Ships and airliners are often at level 3, and spacecraft are almost always at level 5.
 
If self driving turns to short buses, screw that. Burn them. I don't ride on a bus now because random people suck ass.

Some rando in an automated bus is no different than some weird fuck on a city bus.
 
If self driving turns to short buses, screw that. Burn them. I don't ride on a bus now because random people suck ass.

Some rando in an automated bus is no different than some weird fuck on a city bus.
Yeah, a big part of the driver's job has to do with non-driving tasks, including ejecting passengers who are causing problems for other passengers.

A self-driving bus would be a nightmare for the old guy on my 174 this afternoon. He stayed seated when we got to the last stop, so I asked him where he was trying to get to, and it was a totally different route in the opposite direction.
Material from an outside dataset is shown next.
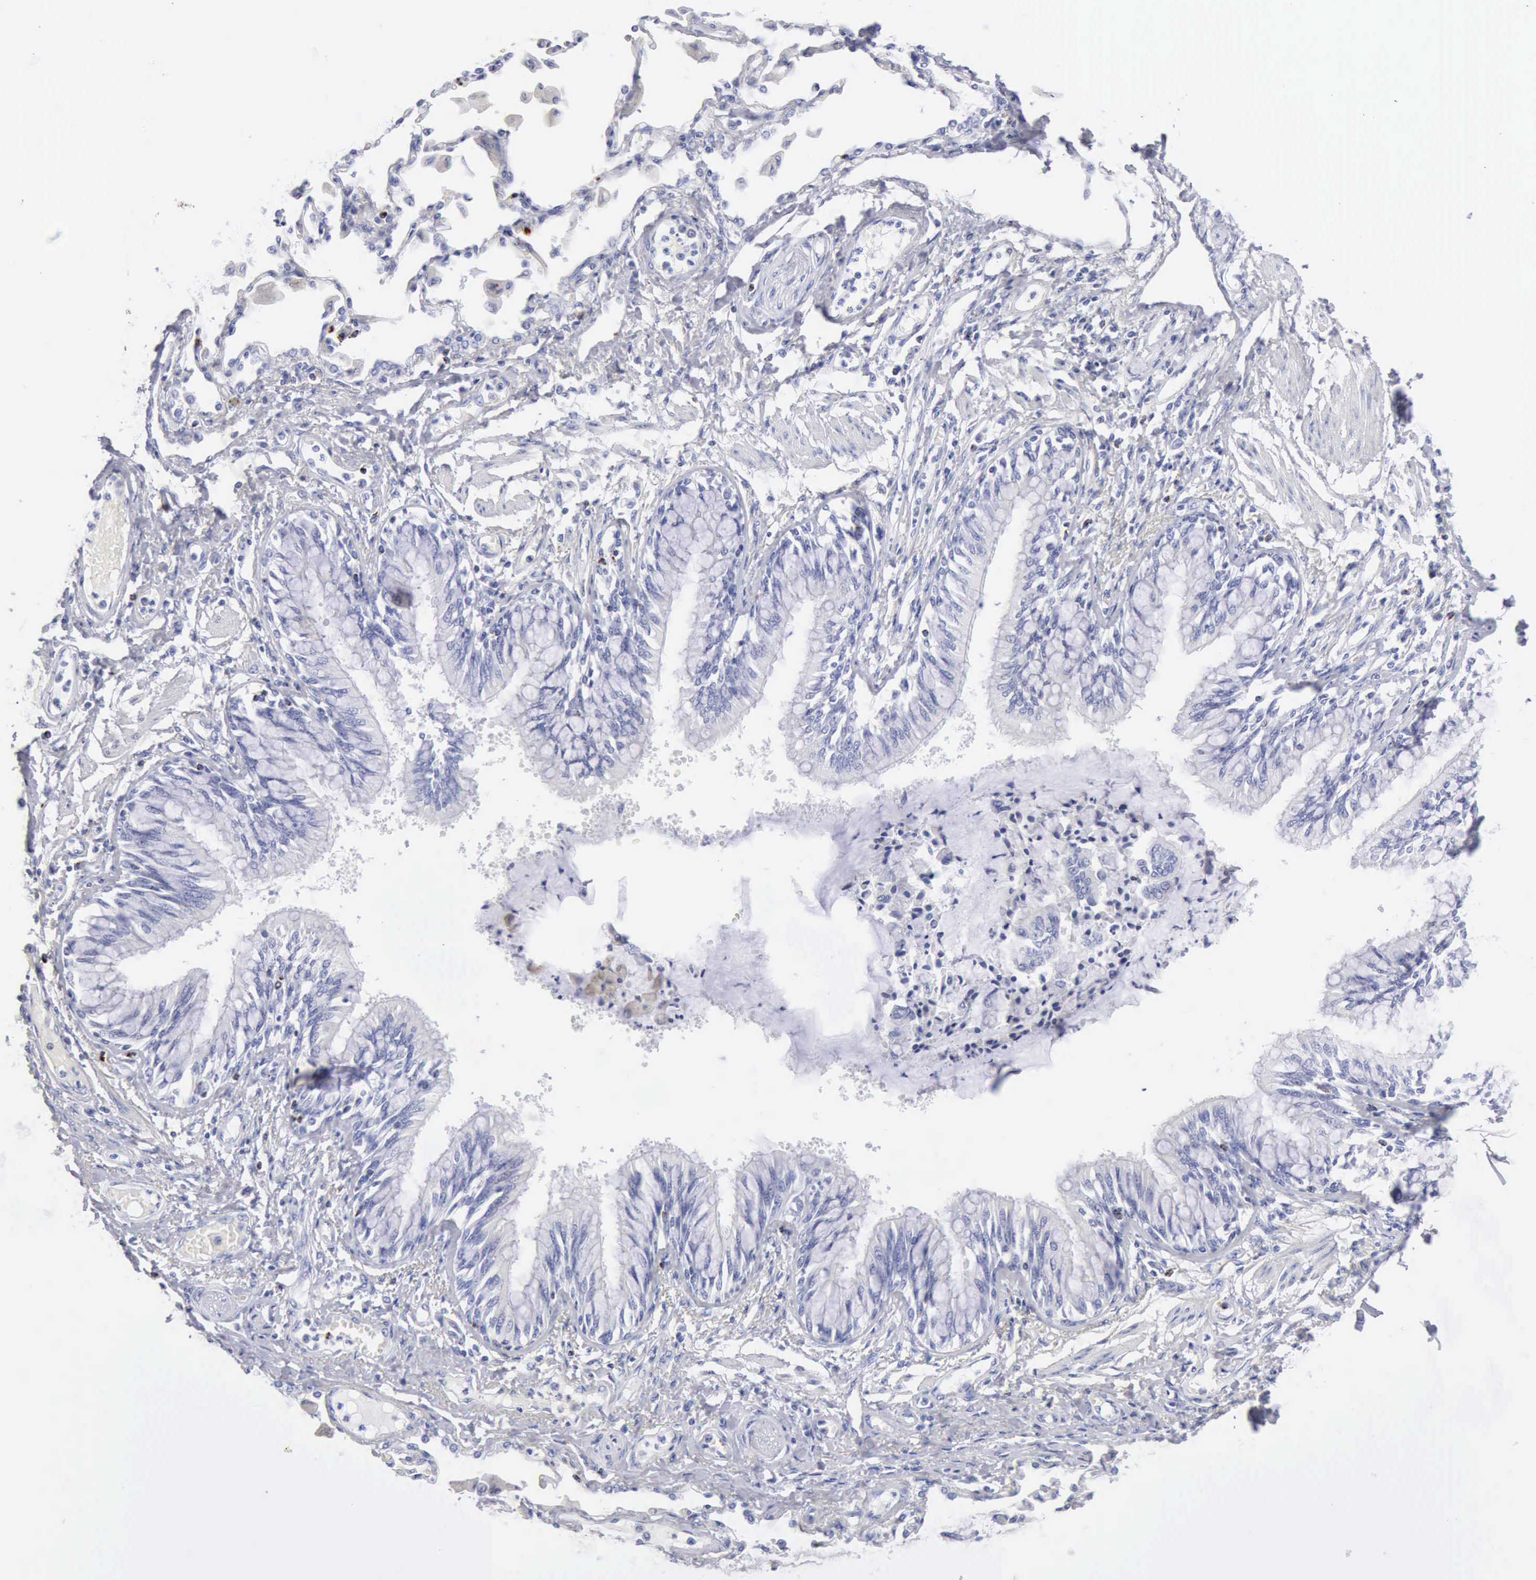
{"staining": {"intensity": "negative", "quantity": "none", "location": "none"}, "tissue": "adipose tissue", "cell_type": "Adipocytes", "image_type": "normal", "snomed": [{"axis": "morphology", "description": "Normal tissue, NOS"}, {"axis": "morphology", "description": "Adenocarcinoma, NOS"}, {"axis": "topography", "description": "Cartilage tissue"}, {"axis": "topography", "description": "Lung"}], "caption": "This is an immunohistochemistry (IHC) histopathology image of unremarkable human adipose tissue. There is no expression in adipocytes.", "gene": "GZMB", "patient": {"sex": "female", "age": 67}}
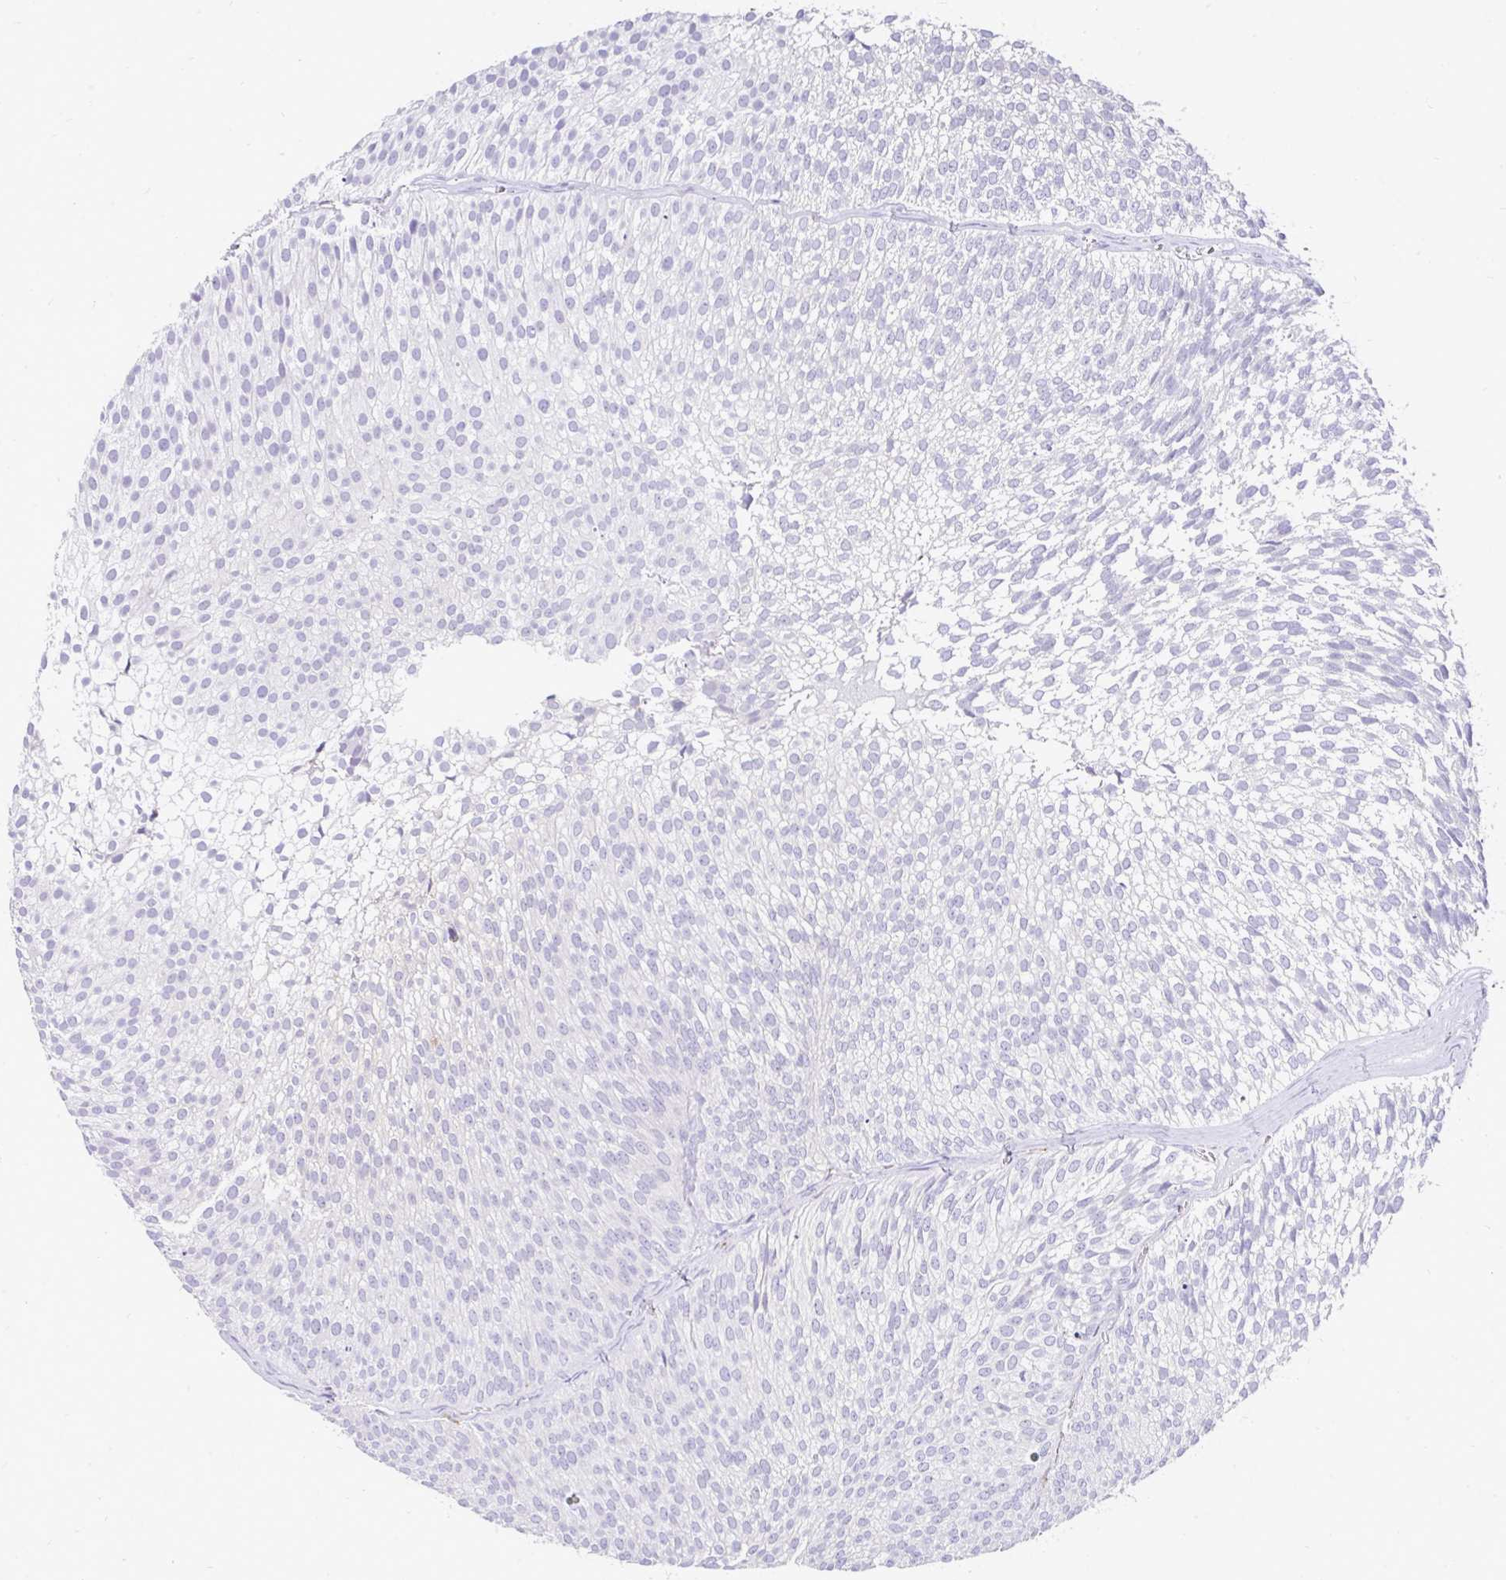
{"staining": {"intensity": "negative", "quantity": "none", "location": "none"}, "tissue": "urothelial cancer", "cell_type": "Tumor cells", "image_type": "cancer", "snomed": [{"axis": "morphology", "description": "Urothelial carcinoma, Low grade"}, {"axis": "topography", "description": "Urinary bladder"}], "caption": "There is no significant positivity in tumor cells of urothelial cancer.", "gene": "INTS5", "patient": {"sex": "male", "age": 91}}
I was able to coordinate with another service that was going to his intended destination, met up with them where our routes crossed, and got him to where he wanted to go.

I can't imagine a self-driving bus doing anything for him beyond repeating "Last stop. Please exit the vehicle."

I can't imagine such a bus getting out of the bus to assist a mother with loading a pram; Guiding a blind passenger to board; or helping a wheelchair passenger. All of which are routine parts of the job.
 
Self-driving vehicles work up to the point where a dangerous situation occurs that requires actual intelligence to deal with. Unruly bus passengers are an excellent example wrt public transportation. Another example was a recent post I saw locally in which someone driving a Tesla found his vehicle kept pulling him into oncoming traffic. Apparently, the yellow stripe in the middle of the road had been covered with black during road resurfacing and was yet to be restored. The vehicle lost its ability to keep in its lane, and the driver had to fight with the car to avoid an accident. He had put it in self-drive mode and apparently let his mind wander before the car started wandering.